Sri Lanka down 12 notches on corruption index

Jan 25, 2017 (LBO) – Sri Lanka has fallen 12 places to 95th in the Corruption Perception Index (CPI) 2016, when compared with 2015, a report released by Transparency International said.

The global movement against corruption ranks countries according to the perceived level of public sector corruption. The ranking is based on a scoring system that ranges between 0 (public sector perceived as highly corrupt) to 100 (public sector perceived as very clean).

Sri Lanka was ranked at 95 with a score of 35 out of 176 countries and Maldives shares the slot with the island nation. In 2015 Sri Lanka was ranked better at 83 among 168 countries.
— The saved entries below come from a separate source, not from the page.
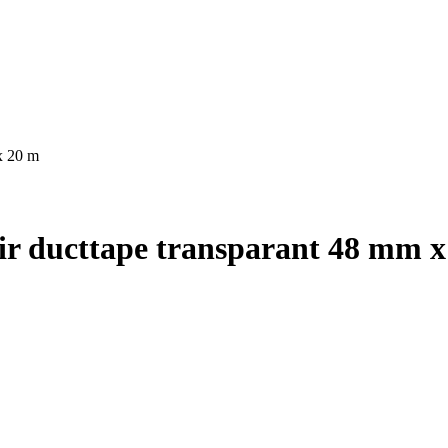
x 20 m
ir ducttape transparant 48 mm x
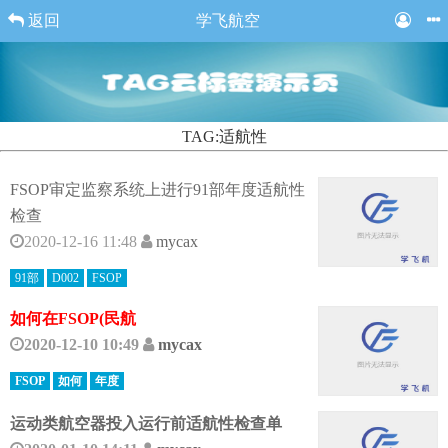
返回
学飞航空
TAG:适航性
FSOP审定监察系统上进行91部年度适航性
检查
2020-12-16 11:48
mycax
91部
D002
FSOP
如何在FSOP(民航
2020-12-10 10:49
mycax
FSOP
如何
年度
运动类航空器投入运行前适航性检查单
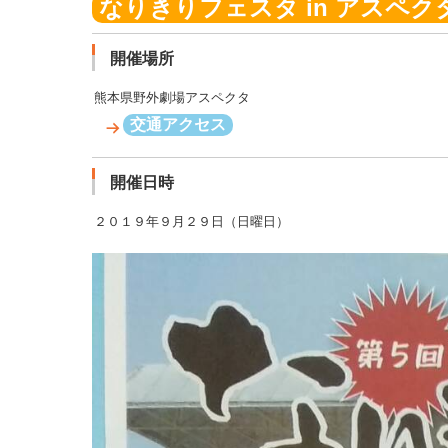
なりきりフェスタ in アスペクタ 
開催場所
熊本県野外劇場アスペクタ
交通アクセス
開催日時
２０１９年９月２９日（日曜日）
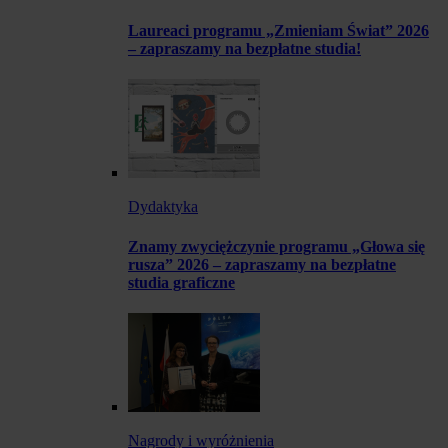
Laureaci programu „Zmieniam Świat” 2026
– zapraszamy na bezpłatne studia!
Dydaktyka
Znamy zwyciężczynie programu „Głowa się
rusza” 2026 – zapraszamy na bezpłatne
studia graficzne
Nagrody i wyróżnienia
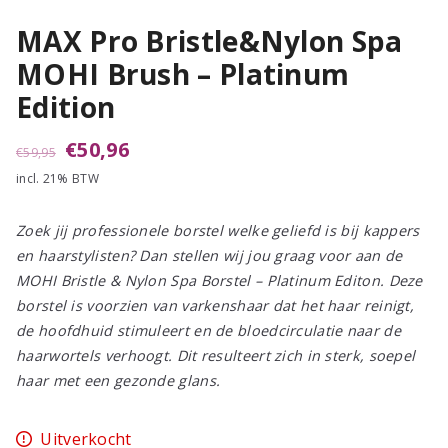
MAX Pro Bristle&Nylon Spa
MOHI Brush – Platinum
Edition
Oorspronkelijke
Huidige
€
50,96
€
59,95
incl. 21% BTW
prijs
prijs
was:
is:
Zoek jij professionele borstel welke geliefd is bij kappers
€59,95.
€50,96.
en haarstylisten? Dan stellen wij jou graag voor aan de
MOHI Bristle & Nylon Spa Borstel – Platinum Editon. Deze
borstel is voorzien van varkenshaar dat het haar reinigt,
de hoofdhuid stimuleert en de bloedcirculatie naar de
haarwortels verhoogt. Dit resulteert zich in sterk, soepel
haar met een gezonde glans.
Uitverkocht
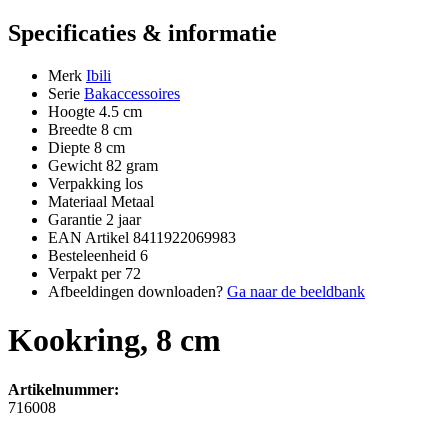
Specificaties & informatie
Merk
Ibili
Serie
Bakaccessoires
Hoogte
4.5 cm
Breedte
8 cm
Diepte
8 cm
Gewicht
82 gram
Verpakking
los
Materiaal
Metaal
Garantie
2 jaar
EAN Artikel
8411922069983
Besteleenheid
6
Verpakt per
72
Afbeeldingen downloaden?
Ga naar de beeldbank
Kookring, 8 cm
Artikelnummer:
716008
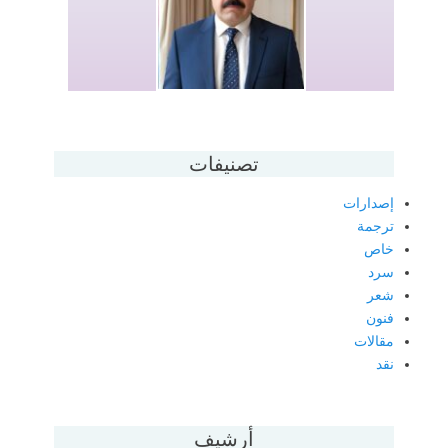
تصنيفات
إصدارات
ترجمة
خاص
سرد
شعر
فنون
مقالات
نقد
أرشيف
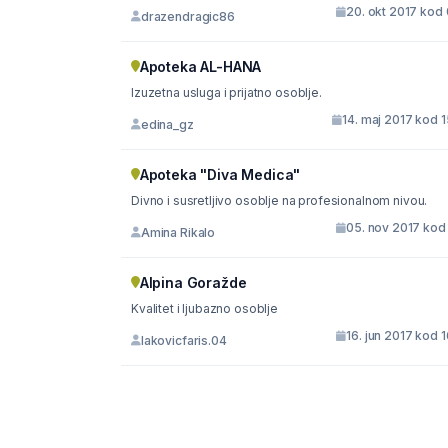
20. okt 2017 kod
drazendragic86
Apoteka AL-HANA
Izuzetna usluga i prijatno osoblje.
14. maj 2017 kod 
edina_gz
Apoteka "Diva Medica"
Divno i susretljivo osoblje na profesionalnom nivou.
05. nov 2017 kod
Amina Rikalo
Alpina Goražde
Kvalitet i ljubazno osoblje
16. jun 2017 kod 
lakovicfaris.04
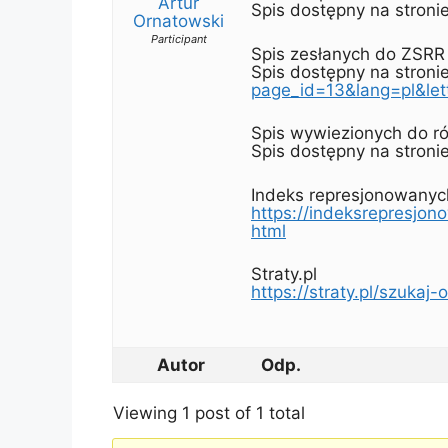
Artur
Spis dostępny na stroni
Ornatowski
Participant
Spis zesłanych do ZSRR 
Spis dostępny na stroni
page_id=13&lang=pl&let
Spis wywiezionych do ró
Spis dostępny na stroni
Indeks represjonowanyc
https://indeksrepresjon
html
Straty.pl
https://straty.pl/szukaj
Autor
Odp.
Viewing 1 post of 1 total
2016 marks an alarming trend where more countries declined rather than improved in the overall performance.

European nations were among the highest ranked on the Corruption Perceptions Index, occupying four out of the top five slots. Denmark and New Zealand were tied in first place as the world’s cleanest countries, followed by Finland, Sweden and Switzerland.

The island city-state of Singapore was the only Asian state to make the top ten of least corrupt countries.
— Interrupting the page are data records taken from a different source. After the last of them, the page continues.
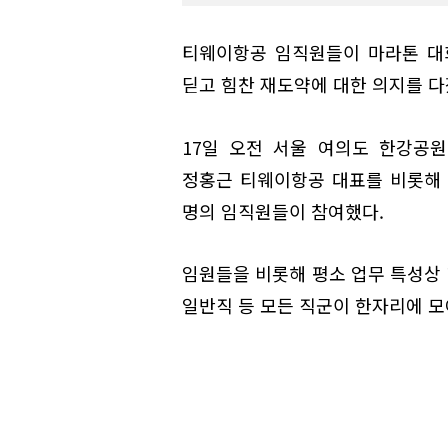
티웨이항공 임직원들이 마라톤 대
딛고 힘찬 재도약에 대한 의지를 다
17일 오전 서울 여의도 한강공
정홍근 티웨이항공 대표를 비롯해 
명의 임직원들이 참여했다.
임원들을 비롯해 평소 업무 특성상 
일반직 등 모든 직군이 한자리에 모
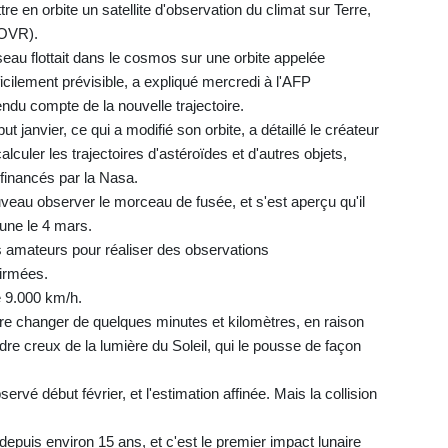
re en orbite un satellite d'observation du climat sur Terre,
COVR).
eau flottait dans le cosmos sur une orbite appelée
icilement prévisible, a expliqué mercredi à l'AFP
rendu compte de la nouvelle trajectoire.
 janvier, ce qui a modifié son orbite, a détaillé le créateur
alculer les trajectoires d'astéroïdes et d'autres objets,
financés par la Nasa.
veau observer le morceau de fusée, et s'est aperçu qu'il
Lune le 4 mars.
 amateurs pour réaliser des observations
firmées.
e 9.000 km/h.
ore changer de quelques minutes et kilomètres, en raison
lindre creux de la lumière du Soleil, qui le pousse de façon
rvé début février, et l'estimation affinée. Mais la collision
depuis environ 15 ans, et c'est le premier impact lunaire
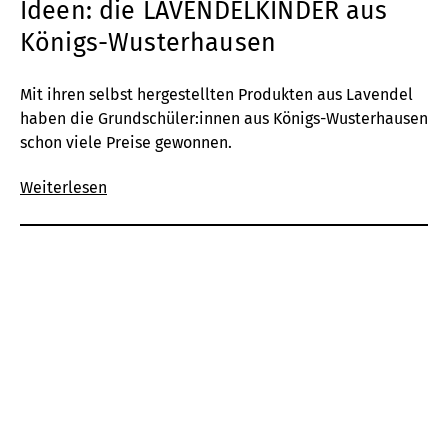
Ideen: die LAVENDELKINDER aus
Königs-Wusterhausen
Mit ihren selbst hergestellten Produkten aus Lavendel
haben die Grundschüler:innen aus Königs-Wusterhausen
schon viele Preise gewonnen.
Weiterlesen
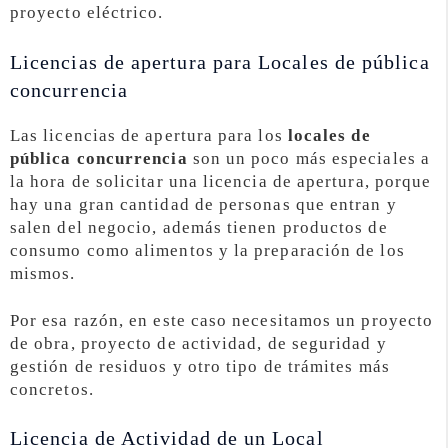
proyecto eléctrico.
Licencias de apertura para Locales de pública
concurrencia
Las licencias de apertura para los
locales de
pública concurrencia
son un poco más especiales a
la hora de solicitar una licencia de apertura, porque
hay una gran cantidad de personas que entran y
salen del negocio, además tienen productos de
consumo como alimentos y la preparación de los
mismos.
Por esa razón, en este caso necesitamos un proyecto
de obra, proyecto de actividad, de seguridad y
gestión de residuos y otro tipo de trámites más
concretos.
Licencia de Actividad de un Local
The Corruption Perceptions Index aggregates data from a number of different sources such as the business community and country experts on the level of corruption in the public sector.

CPI 2016 is calculated using 13 different data sources from 12 different institutions that capture perceptions of corruption within the past two years.

Globally, the data reveals that a staggering 69 percent of the 176 countries scored below 50 in the 2016 CPI, indicating high levels of perceived public sector corruption prevalent throughout the world.

Somalia, South Sudan, North Korea and Syria are perceived to be the most corrupt countries in the world, according to the recently released report. Somalia has held the undesirable title as the world’s most corrupt country for the past ten years, with a score of 10 on the Corruption Perceptions Index 2016.

Second from the bottom is South Sudan, a relatively new country which only gained its independence from Sudan six years ago, with a score of 11. The third most corrupt country is North Korea, followed by Syria, a war-torn country which is presently seeing a massive outflow of refugees.